Bom, eu não sei direito como começar esse troço. Vou puxar uma do baú – tomara que cole...
BALDEAÇÃO
Eu voltava de Ouro Preto. Sozinho. Deviam ser três, talvez quatro da manhã – não, pensando melhor acho que era mais cedo –, e eu estava em alguma rodoviária ordinária de Minas, nessa hora em que esse ambiente já agudamente ordinário se permite ter ressaltadas as qualidades que o fazem assim. Sentava-me em uma daquelas estóicas e tão tristonhas cadeiras, que justamente, e por falta de opção melhor, são alcunhadas cadeiras de rodoviária, dispostas em suas resignadas e não menos tristonhas fileiras. Me achava mais ou menos isolado do resto dos meus circunstanciais convivas de insônia. É possível que voltasse de outro lugar; pra falar a verdade, não me lembro exatamente. Nem sei porque resolvi escrever isso. Acho que é pra não esquecer. Bem, estava ali fazendo alguma baldeação, num domingo de madrugada, voltando ao Rio pra dormir poucas horas e trabalhar na manhã seguinte. Muita luz, aquelas fluorescentes, muito brancas (verdes), e algum barulho naqueles botecos de rodoviária.
Um a cada três fileiras de assentos, estavam, presos no teto – uma melancólica armação de metal – e meio esquecidos como todo o resto do lugar, alguns monitores de tevê. Econômicas 14 polegadas. Era fim de ano e ia lá uma restrospectiva das notícias mais “importantes” daquele, que era um dos últimos anos do século XX. Eu esperava e esperava e, por vezes, olhava o troço. Lá pelas tantas – eu não ouço a chamada da máteria – aparece um desses pássaros marinhos, todo coberto de óleo, óbviamente nas últimas; ele está no colo de um sujeito, em suas mãos, pescoço caído, vergado, muito plástico, como uma rosa murcha, um cabo de guarda-chuva; o monocórdio locutor, de voz tão conhecida (domingos de noite amarela e sonolência, reminiscência pueril), acaba de falar algo que pretendia sério e emocionado, um alerta; de repente sobe o som da cena, a câmera vai pro rosto do cara – um biólogo, imagino; ele chora. Copiosamente. Muito mesmo. Olha o que fizeram!, olha o que fizeram! Olha… Antes de dar por mim, meus olhos já estão marejados. Faço esforço pra não ir além.

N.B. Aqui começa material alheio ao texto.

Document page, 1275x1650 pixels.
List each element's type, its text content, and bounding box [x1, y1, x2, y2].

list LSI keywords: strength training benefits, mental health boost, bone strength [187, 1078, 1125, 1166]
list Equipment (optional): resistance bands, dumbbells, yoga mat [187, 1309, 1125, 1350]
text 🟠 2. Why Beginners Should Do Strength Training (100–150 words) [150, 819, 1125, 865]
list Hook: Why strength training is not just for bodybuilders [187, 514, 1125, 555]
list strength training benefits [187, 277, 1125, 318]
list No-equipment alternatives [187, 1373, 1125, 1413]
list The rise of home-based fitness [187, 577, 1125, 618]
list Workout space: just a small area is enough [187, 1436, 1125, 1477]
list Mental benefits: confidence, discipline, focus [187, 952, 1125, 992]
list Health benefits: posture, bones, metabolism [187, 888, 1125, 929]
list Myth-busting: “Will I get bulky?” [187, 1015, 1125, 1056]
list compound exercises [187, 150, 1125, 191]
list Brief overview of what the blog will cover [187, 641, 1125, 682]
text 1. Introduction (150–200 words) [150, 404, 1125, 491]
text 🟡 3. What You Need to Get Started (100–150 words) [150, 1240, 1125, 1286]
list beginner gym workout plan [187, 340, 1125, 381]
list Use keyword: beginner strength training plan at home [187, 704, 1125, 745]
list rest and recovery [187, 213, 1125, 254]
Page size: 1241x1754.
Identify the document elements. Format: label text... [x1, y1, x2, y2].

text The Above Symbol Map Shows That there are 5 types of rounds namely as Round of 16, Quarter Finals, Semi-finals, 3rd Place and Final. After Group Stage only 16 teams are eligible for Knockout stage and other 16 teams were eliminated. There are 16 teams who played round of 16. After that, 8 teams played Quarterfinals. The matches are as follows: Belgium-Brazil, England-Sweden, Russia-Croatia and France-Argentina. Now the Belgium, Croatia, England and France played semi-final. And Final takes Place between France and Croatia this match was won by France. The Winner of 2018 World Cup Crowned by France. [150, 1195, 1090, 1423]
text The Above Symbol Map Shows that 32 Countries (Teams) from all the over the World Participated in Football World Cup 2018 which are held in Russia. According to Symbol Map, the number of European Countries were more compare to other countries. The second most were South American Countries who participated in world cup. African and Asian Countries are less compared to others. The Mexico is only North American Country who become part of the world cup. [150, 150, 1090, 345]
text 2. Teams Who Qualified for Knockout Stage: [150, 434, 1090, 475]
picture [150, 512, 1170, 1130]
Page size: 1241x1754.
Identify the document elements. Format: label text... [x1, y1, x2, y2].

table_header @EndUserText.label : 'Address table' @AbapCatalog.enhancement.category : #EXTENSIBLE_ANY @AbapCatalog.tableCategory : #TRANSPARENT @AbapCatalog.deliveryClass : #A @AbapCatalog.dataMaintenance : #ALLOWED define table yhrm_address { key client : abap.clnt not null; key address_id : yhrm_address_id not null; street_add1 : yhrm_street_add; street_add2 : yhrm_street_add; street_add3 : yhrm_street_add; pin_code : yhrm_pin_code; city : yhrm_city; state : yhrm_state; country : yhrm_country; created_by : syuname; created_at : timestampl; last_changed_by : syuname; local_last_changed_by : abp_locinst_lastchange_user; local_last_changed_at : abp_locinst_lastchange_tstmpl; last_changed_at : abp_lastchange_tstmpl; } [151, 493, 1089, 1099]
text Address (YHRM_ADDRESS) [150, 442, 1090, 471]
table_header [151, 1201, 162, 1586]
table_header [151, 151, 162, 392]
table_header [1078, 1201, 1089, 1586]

Penso que foi a coisa mais sincera que eu já vi. O sujeito- não falava com a câmera, com público; ele se dirigia ao cameraman, ao repórter, não acreditava, queria ver se eles podiam, se eles sabiam como, por que. E eles lá, filmando tudo, numa obra paralela àquela cujos espólios documentavam, calados; grande matéria!
Um homem precisa compreender o mundo em que vive. Mas acho que sou dos que também não entendem. [resolvi escrever isso ][é pra não esquecer.]